As many of you have noticed, I am a list maker. I make lists for every day and every project and every dream of my life. I apparently think there is power in the written word, although there has rarely been enough 'power' for me to actually get the things on my lists done. But this year I am taking a different approach. My New Year's Resolution for 2013 is a simple one. Simply this: I am going to make it the Best Year Ever. I have some ideas about what that might mean, but I am going to be flexible about it and hopefully open to new adventures and opportunities as they arise. I have watched a lot of people die this past year, and I know how fragile health and life is. Would it have been a good idea to make this resolution 30 years ago? Indubitably. But all I have is the now, and so now it's going to be.
I'm like an old house; the more I fix, the more I find that needs fixing. As a start, there is exterior work to be done. I've already begun to walk a mile several times a week, and I've joined a gym where I hope to do circuit training at least once a week. All of the strong, beautiful women I know who are my age or older exercise regularly. It's no longer an option, it's going to have to become as regular as breathing if I want to have the best of anything.
And of course, there is a lot of interior repair needed, too. I am more aware all the time that it hasn't been inadequacy, or lack of prettiness/skinniness/smartness/value that's held me back from the things I want. More than ever, after following the Books by Women on
Sew We Quilt, I am more convinced lately that it hasn't even just been fear; but that it's been that pervasive shame that springs up from that treasure-trove of embarrassment and humiliation that so many of us carry through our lives. Yes, you might as well know: I did go to school once as a little girl wearing my skirt inside out. My mom wasn't good about noticing what I did or wore or wanted, so I was on my own from the time I was very small, and I wore more than one poor choice of outfit over the years. To this day, if anything I wear brings notice, I assume that it's because it's inappropriate somehow, never because it's nice or attractive. I've carried the assumption that every failed relationship failed because of me, and that every job disappointment was because of something missing in me. It's just another way of making myself the Center of the Universe, I guess, but in a way that gives me no benefit. I'm going to try to stop taking that negative credit for things that don't go my way and embrace, instead, the wonderful randomness and unpredictability that simply happens as we falter through life. Sometimes things work. Sometimes they don't. Sometimes there's chemistry. Sometimes there's not. No fault. No blame.

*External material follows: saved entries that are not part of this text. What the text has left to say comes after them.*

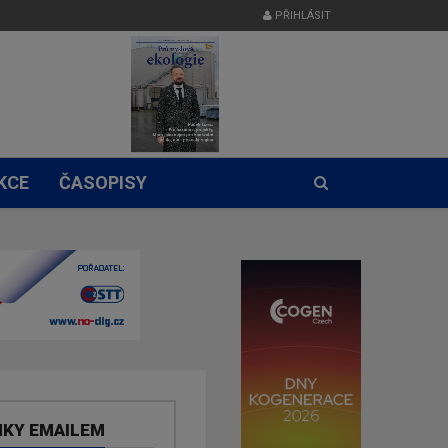
PŘIHLÁSIT
KCE
ČASOPISY
NKY EMAILEM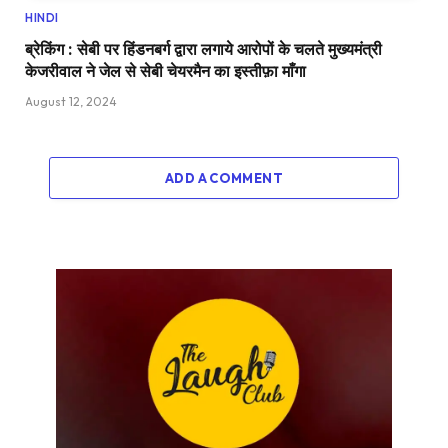
HINDI
ब्रेकिंग : सेबी पर हिंडनबर्ग द्वारा लगाये आरोपों के चलते मुख्यमंत्री
केजरीवाल ने जेल से सेबी चेयरमैन का इस्तीफ़ा माँगा
August 12, 2024
ADD A COMMENT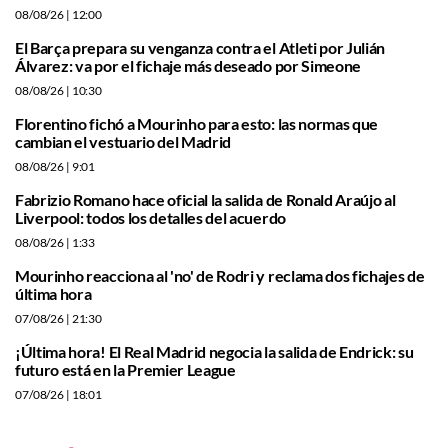
08/08/26
| 12:00
El Barça prepara su venganza contra el Atleti por Julián
Álvarez: va por el fichaje más deseado por Simeone
08/08/26
| 10:30
Florentino fichó a Mourinho para esto: las normas que
cambian el vestuario del Madrid
08/08/26
| 9:01
Fabrizio Romano hace oficial la salida de Ronald Araújo al
Liverpool: todos los detalles del acuerdo
08/08/26
| 1:33
Mourinho reacciona al 'no' de Rodri y reclama dos fichajes de
última hora
07/08/26
| 21:30
¡Última hora! El Real Madrid negocia la salida de Endrick: su
futuro está en la Premier League
07/08/26
| 18:01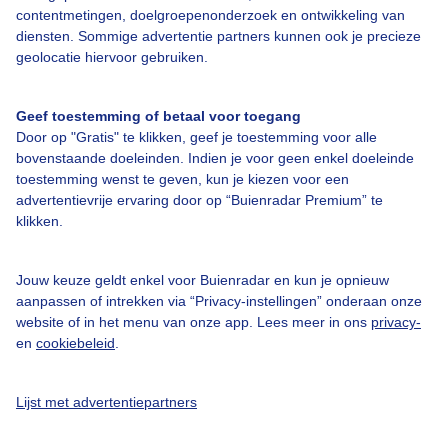
Bedrijfsgegevens
contentmetingen, doelgroepenonderzoek en ontwikkeling van
diensten. Sommige advertentie partners kunnen ook je precieze
Veelgestelde vragen
geolocatie hiervoor gebruiken.
Contact
Toegankelijkheid
Geef toestemming of betaal voor toegang
Door op "Gratis" te klikken, geef je toestemming voor alle
Gebruikersvoorwaarden
bovenstaande doeleinden. Indien je voor geen enkel doeleinde
toestemming wenst te geven, kun je kiezen voor een
Adverteren
advertentievrije ervaring door op “Buienradar Premium” te
Buienradar Team
klikken.
Privacy beleid
Jouw keuze geldt enkel voor Buienradar en kun je opnieuw
Cookie beleid
aanpassen of intrekken via “Privacy-instellingen” onderaan onze
Privacy instellingen
website of in het menu van onze app. Lees meer in ons
privacy-
en
cookiebeleid
.
Gratis weerdata
@BuienradarNL
Lijst met advertentiepartners
Buienradar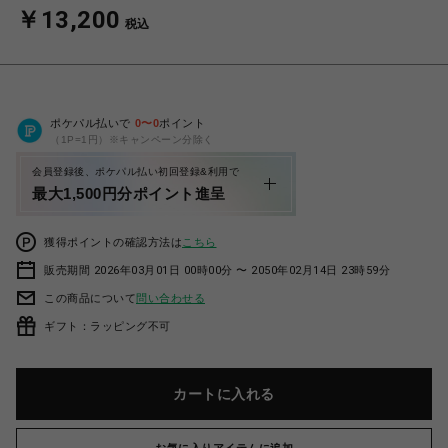
￥13,200
税込
ポケパル払いで
0
〜
0
ポイント
（1P=1円）※キャンペーン分除く
会員登録後、ポケパル払い初回登録&利用で
最大1,500円分ポイント進呈
獲得ポイントの確認方法は
こちら
販売期間 2026年03月01日 00時00分 〜 2050年02月14日 23時59分
この商品について
問い合わせる
ギフト：ラッピング不可
カートに入れる
お気に入りアイテムに追加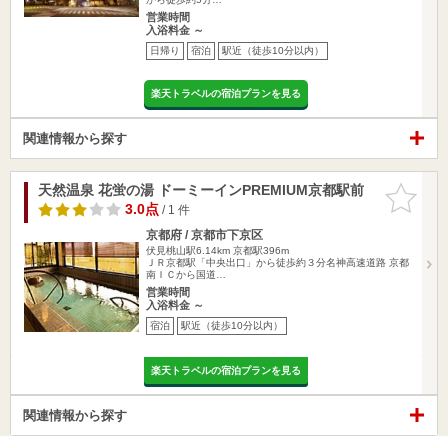
営業時間
入浴料金 ～
日帰り
宿泊
駅近（徒歩10分以内）
楽天トラベルの宿泊プランを見る
関連情報から探す
天然温泉 花蛍の湯 ドーミーインPREMIUM京都駅前
お気に入
りに追加
3.0点
/ 1 件
京都府 / 京都市下京区
伏見桃山駅6.14km
京都駅396m
ＪＲ京都駅「中央出口」から徒歩約３分名神高速道路 京都
南ＩＣから国道…
営業時間
入浴料金 ～
宿泊
駅近（徒歩10分以内）
楽天トラベルの宿泊プランを見る
関連情報から探す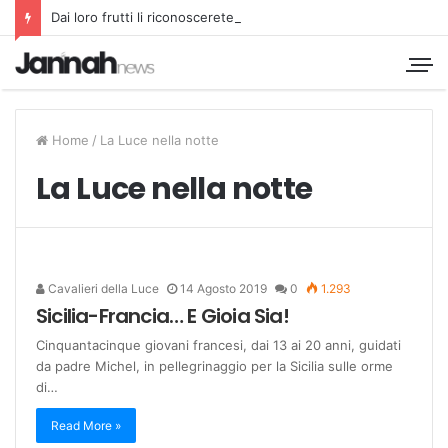
Dai loro frutti li riconoscerete
Home
/
La Luce nella notte
La Luce nella notte
Cavalieri della Luce
14 Agosto 2019
0
1.293
Sicilia-Francia… E Gioia Sia!
Cinquantacinque giovani francesi, dai 13 ai 20 anni, guidati
da padre Michel, in pellegrinaggio per la Sicilia sulle orme
di…
Read More »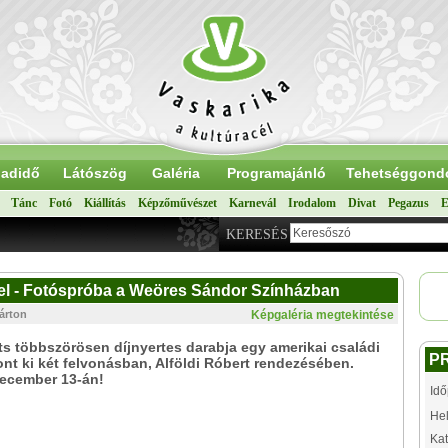
adidő
Látószög
Galéria
Programajánló
Tehetséggond
Tánc
Fotó
Kiállítás
Képzőművészet
Karnevál
Irodalom
Divat
Pegazus
E
KERESÉS
el - Fotóspróba a Weöres Sándor Színházban
Márton
Képgaléria megtekintése
ts többszörösen díjnyertes darabja egy amerikai családi
P
nt ki két felvonásban, Alföldi Róbert rendezésében.
december 13-án!
Idő
Hel
Kat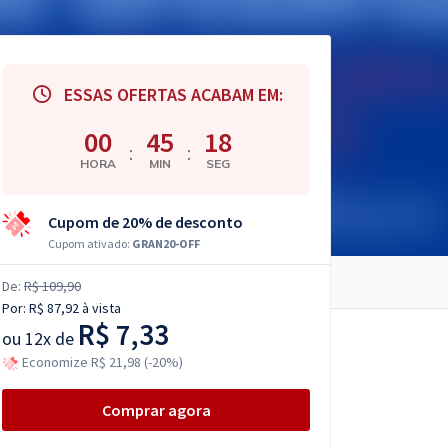
ESSAS OFERTAS ACABAM EM:
00
45
16
:
:
HORA
MIN
SEG
Cupom de 20% de desconto
Cupom ativado:
GRAN20-OFF
De:
R$ 109,90
Por:
R$ 87,92
à vista
R$ 7,33
ou
12x de
Economize R$ 21,98 (-20%)
Comprar agora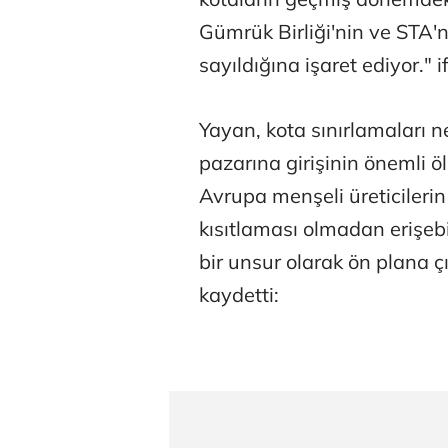
Gümrük Birliği'nin ve STA'
sayıldığına işaret ediyor." i
Yayan, kota sınırlamaları n
pazarına girişinin önemli ölç
Avrupa menşeli üreticilerin
kısıtlaması olmadan erişebi
bir unsur olarak ön plana ç
kaydetti: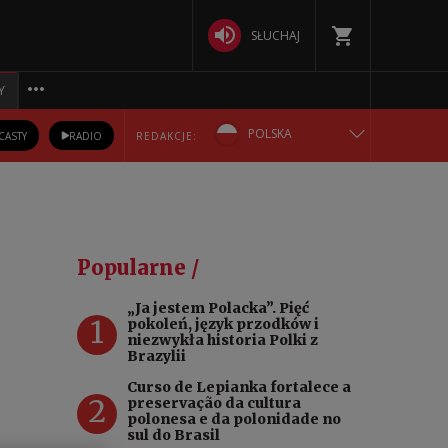
SŁUCHAJ
Y
POLSKA
CASTY
RADIO
REDAKCJE:
ENGLISH
БЕЛАРУСКАЯ
Popularne /
DEUTSCH
„Ja jestem Polacka”. Pięć
1
pokoleń, język przodków i
РУССКИЙ
niezwykła historia Polki z
Brazylii
УКРАЇНСЬКА
Curso de Lepianka fortalece a
2
preservação da cultura
polonesa e da polonidade no
sul do Brasil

I have enjoyed being more creative and crafty this past year, and I want that to continue. I hope to piece at least two quilt tops, and try some other crafts.
I want to bring more of the outdoors into my life. I have a kayak. I have a fly rod. I have a gun. And I live in a beautiful state. I hope to find ways to explore it all.
And I hope not to do it alone. This will be my biggest challenge. I've been alone a very, very (very) long time. I know all about the odds, and how against me they are. I might be past my sell-by date. I might not be flexible enough to fit someone in. But I'm going to give it my best shot.
And I'm going to try to freeze frame these moments with my Grands. They are such a delight. I am already so very lucky.
Happy New Year everybody. Welcome to 2013. It's going to be the Best Year Ever.